* [Exercise input]
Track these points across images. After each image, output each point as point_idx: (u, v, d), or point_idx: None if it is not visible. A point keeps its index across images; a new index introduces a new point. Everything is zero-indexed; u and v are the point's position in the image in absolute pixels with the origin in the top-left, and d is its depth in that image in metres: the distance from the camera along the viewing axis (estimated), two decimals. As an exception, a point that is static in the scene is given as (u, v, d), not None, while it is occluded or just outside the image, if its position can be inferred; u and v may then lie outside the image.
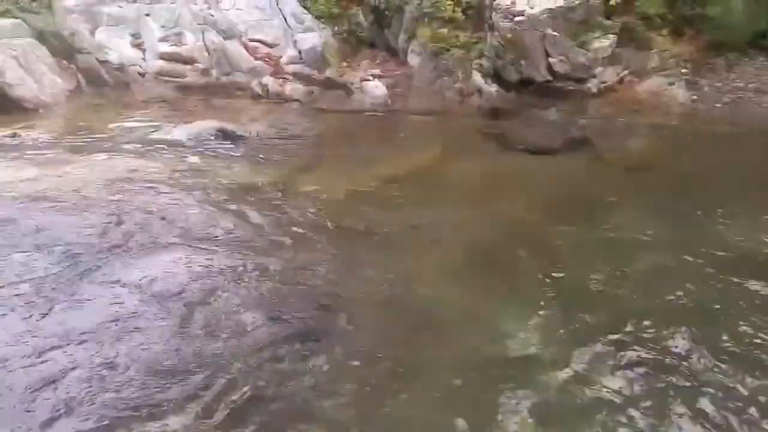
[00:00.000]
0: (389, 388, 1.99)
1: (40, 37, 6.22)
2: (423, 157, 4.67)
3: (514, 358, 2.19)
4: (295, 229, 3.16)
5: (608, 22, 5.51)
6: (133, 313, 2.29)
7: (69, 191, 3.38)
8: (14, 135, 4.56)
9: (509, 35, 5.57)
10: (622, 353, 2.19)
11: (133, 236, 2.90)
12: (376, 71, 6.97)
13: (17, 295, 2.38)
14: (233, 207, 3.39)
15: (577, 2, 5.33)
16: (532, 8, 5.39)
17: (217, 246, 2.85)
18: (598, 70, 5.47)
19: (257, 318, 2.31)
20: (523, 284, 2.71)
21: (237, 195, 3.61)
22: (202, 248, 2.80)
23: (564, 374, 2.10)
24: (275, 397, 1.94)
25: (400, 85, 6.61)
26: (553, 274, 2.76)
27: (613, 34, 5.45)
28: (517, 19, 5.45)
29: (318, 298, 2.46)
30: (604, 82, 5.49)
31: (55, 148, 4.34)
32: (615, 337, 2.28)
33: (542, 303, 2.55)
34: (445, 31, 6.54)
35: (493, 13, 5.72)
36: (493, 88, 5.93)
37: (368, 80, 6.53)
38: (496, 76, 5.97)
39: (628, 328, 2.34)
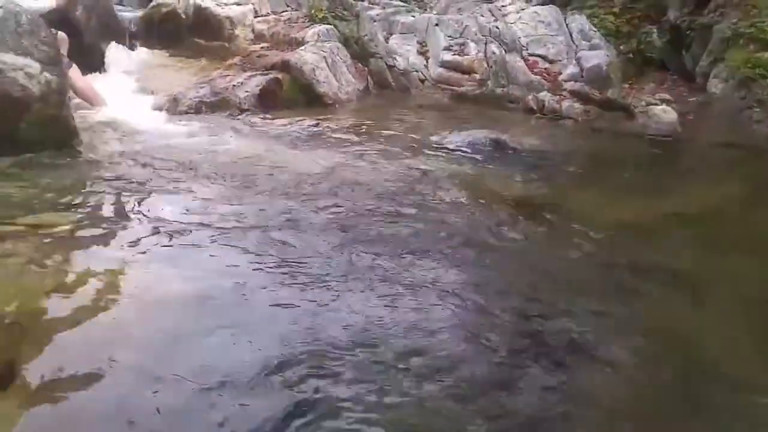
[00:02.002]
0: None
1: (345, 41, 6.98)
2: (716, 195, 4.02)
3: None
4: (562, 254, 2.92)
5: None
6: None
7: (363, 180, 3.67)
8: (317, 125, 5.18)
9: None
10: None
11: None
12: (665, 95, 6.31)
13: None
14: (499, 217, 3.29)
15: None
16: None
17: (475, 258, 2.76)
18: None
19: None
20: None
21: (504, 206, 3.51)
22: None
23: None
24: None
25: (694, 112, 5.87)
26: None
27: None
28: None
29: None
30: None
31: (348, 140, 4.80)
32: None
33: None
34: (765, 55, 5.59)
35: (844, 34, 4.67)
36: (824, 127, 4.87)
37: (655, 104, 5.92)
38: (831, 112, 4.89)
39: None
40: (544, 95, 6.32)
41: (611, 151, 5.15)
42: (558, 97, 6.32)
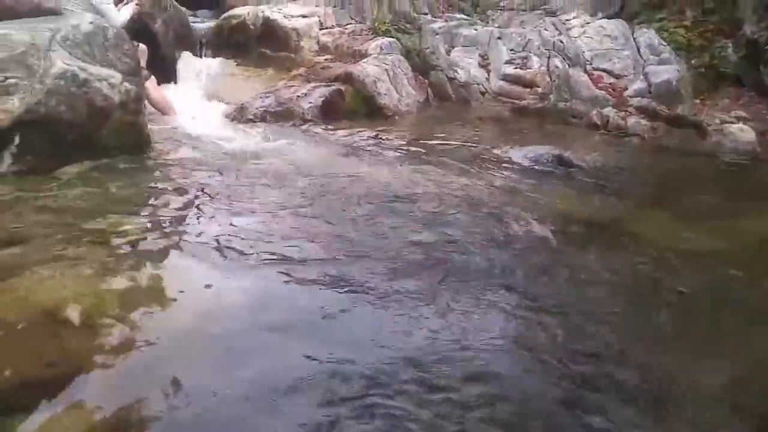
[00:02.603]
0: None
1: (407, 54, 7.03)
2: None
3: None
4: (632, 279, 2.80)
5: None
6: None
7: (423, 195, 3.68)
8: (377, 136, 5.23)
9: None
10: None
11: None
12: (741, 112, 6.02)
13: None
14: (564, 239, 3.20)
15: None
16: None
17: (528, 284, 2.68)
18: None
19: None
20: None
21: (570, 226, 3.42)
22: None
23: None
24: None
25: (775, 132, 5.57)
26: None
27: None
28: None
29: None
30: None
31: (407, 153, 4.82)
32: None
33: None
34: None
35: None
36: None
37: (731, 122, 5.65)
38: None
39: None
40: (609, 111, 6.14)
41: (682, 170, 4.94)
42: (623, 113, 6.13)
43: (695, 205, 3.94)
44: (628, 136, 5.83)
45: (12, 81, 3.41)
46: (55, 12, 4.03)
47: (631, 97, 6.43)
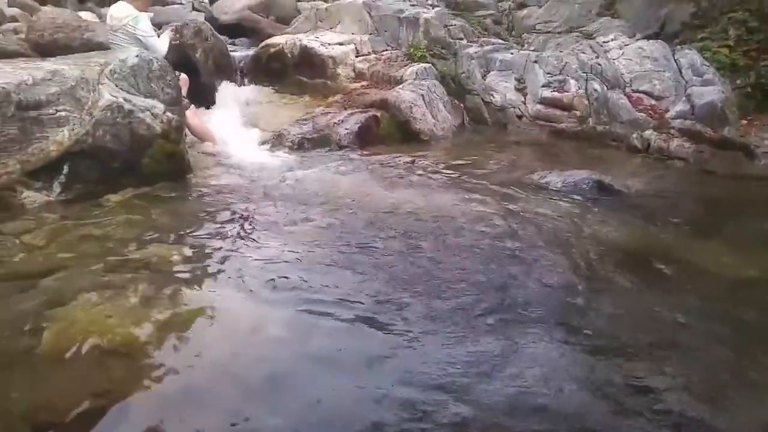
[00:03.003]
0: None
1: (442, 79, 7.05)
2: None
3: None
4: (682, 313, 2.67)
5: None
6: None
7: (462, 222, 3.63)
8: (413, 162, 5.21)
9: None
10: None
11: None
12: (791, 134, 5.80)
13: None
14: (608, 270, 3.10)
15: None
16: None
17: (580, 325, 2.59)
18: None
19: None
20: None
21: (613, 256, 3.32)
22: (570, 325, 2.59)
23: None
24: None
25: (828, 154, 5.34)
26: None
27: None
28: None
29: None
30: None
31: (444, 179, 4.78)
32: None
33: None
34: None
35: None
36: None
37: (780, 144, 5.46)
38: None
39: None
40: (650, 134, 6.01)
41: (730, 195, 4.76)
42: (665, 135, 5.98)
43: (747, 233, 3.78)
44: (670, 159, 5.68)
45: (63, 114, 3.53)
46: (103, 46, 4.19)
47: (672, 119, 6.28)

* [What needs to be done]
Your output must match the records word for word, apart from the images, which are left out.

* [Worked solution]
Track these points across images. After each image, output each point as point_idx: (u, v, d), or point_idx: None if it is not visible. A point keeps its index across images; a new index introduces a new point. Everything is zero-indexed; u and v are the point's position in the image in absolute pixels with the origin in the top-left, and d is its depth in that image in metres: the distance from the camera along the viewing axis (estimated), two decimals. As an exception, a point that is static in the scene is given as (u, v, d), not None, while it is occluded or just outside the image, if its position can be inferred; u and v may then lie outside the image.
[00:00.000]
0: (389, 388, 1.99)
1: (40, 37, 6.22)
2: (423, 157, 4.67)
3: (514, 358, 2.19)
4: (295, 229, 3.16)
5: (608, 22, 5.51)
6: (133, 313, 2.29)
7: (69, 191, 3.38)
8: (14, 135, 4.56)
9: (509, 35, 5.57)
10: (622, 353, 2.19)
11: (133, 236, 2.90)
12: (376, 71, 6.97)
13: (17, 295, 2.38)
14: (233, 207, 3.39)
15: (577, 2, 5.33)
16: (532, 8, 5.39)
17: (217, 246, 2.85)
18: (598, 70, 5.47)
19: (257, 318, 2.31)
20: (523, 284, 2.71)
21: (237, 195, 3.61)
22: (202, 248, 2.80)
23: (564, 374, 2.10)
24: (275, 397, 1.94)
25: (400, 85, 6.61)
26: (553, 274, 2.76)
27: (613, 34, 5.45)
28: (517, 19, 5.45)
29: (318, 298, 2.46)
30: (604, 82, 5.49)
31: (55, 148, 4.34)
32: (615, 337, 2.28)
33: (542, 303, 2.55)
34: (445, 31, 6.54)
35: (493, 13, 5.72)
36: (493, 88, 5.93)
37: (368, 80, 6.53)
38: (496, 76, 5.97)
39: (628, 328, 2.34)
[00:02.002]
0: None
1: (345, 41, 6.98)
2: (716, 195, 4.02)
3: None
4: (562, 254, 2.92)
5: None
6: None
7: (363, 180, 3.67)
8: (317, 125, 5.18)
9: None
10: None
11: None
12: (665, 95, 6.31)
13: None
14: (499, 217, 3.29)
15: None
16: None
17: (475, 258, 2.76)
18: None
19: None
20: None
21: (504, 206, 3.51)
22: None
23: None
24: None
25: (694, 112, 5.87)
26: None
27: None
28: None
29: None
30: None
31: (348, 140, 4.80)
32: None
33: None
34: (765, 55, 5.59)
35: (844, 34, 4.67)
36: (824, 127, 4.87)
37: (655, 104, 5.92)
38: (831, 112, 4.89)
39: None
40: (544, 95, 6.32)
41: (611, 151, 5.15)
42: (558, 97, 6.32)
[00:02.603]
0: None
1: (407, 54, 7.03)
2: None
3: None
4: (632, 279, 2.80)
5: None
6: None
7: (423, 195, 3.68)
8: (377, 136, 5.23)
9: None
10: None
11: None
12: (741, 112, 6.02)
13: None
14: (564, 239, 3.20)
15: None
16: None
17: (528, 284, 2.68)
18: None
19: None
20: None
21: (570, 226, 3.42)
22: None
23: None
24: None
25: (775, 132, 5.57)
26: None
27: None
28: None
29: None
30: None
31: (407, 153, 4.82)
32: None
33: None
34: None
35: None
36: None
37: (731, 122, 5.65)
38: None
39: None
40: (609, 111, 6.14)
41: (682, 170, 4.94)
42: (623, 113, 6.13)
43: (695, 205, 3.94)
44: (628, 136, 5.83)
45: (12, 81, 3.41)
46: (55, 12, 4.03)
47: (631, 97, 6.43)
[00:03.003]
0: None
1: (442, 79, 7.05)
2: None
3: None
4: (682, 313, 2.67)
5: None
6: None
7: (462, 222, 3.63)
8: (413, 162, 5.21)
9: None
10: None
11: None
12: (791, 134, 5.80)
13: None
14: (608, 270, 3.10)
15: None
16: None
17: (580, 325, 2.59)
18: None
19: None
20: None
21: (613, 256, 3.32)
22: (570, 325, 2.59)
23: None
24: None
25: (828, 154, 5.34)
26: None
27: None
28: None
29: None
30: None
31: (444, 179, 4.78)
32: None
33: None
34: None
35: None
36: None
37: (780, 144, 5.46)
38: None
39: None
40: (650, 134, 6.01)
41: (730, 195, 4.76)
42: (665, 135, 5.98)
43: (747, 233, 3.78)
44: (670, 159, 5.68)
45: (63, 114, 3.53)
46: (103, 46, 4.19)
47: (672, 119, 6.28)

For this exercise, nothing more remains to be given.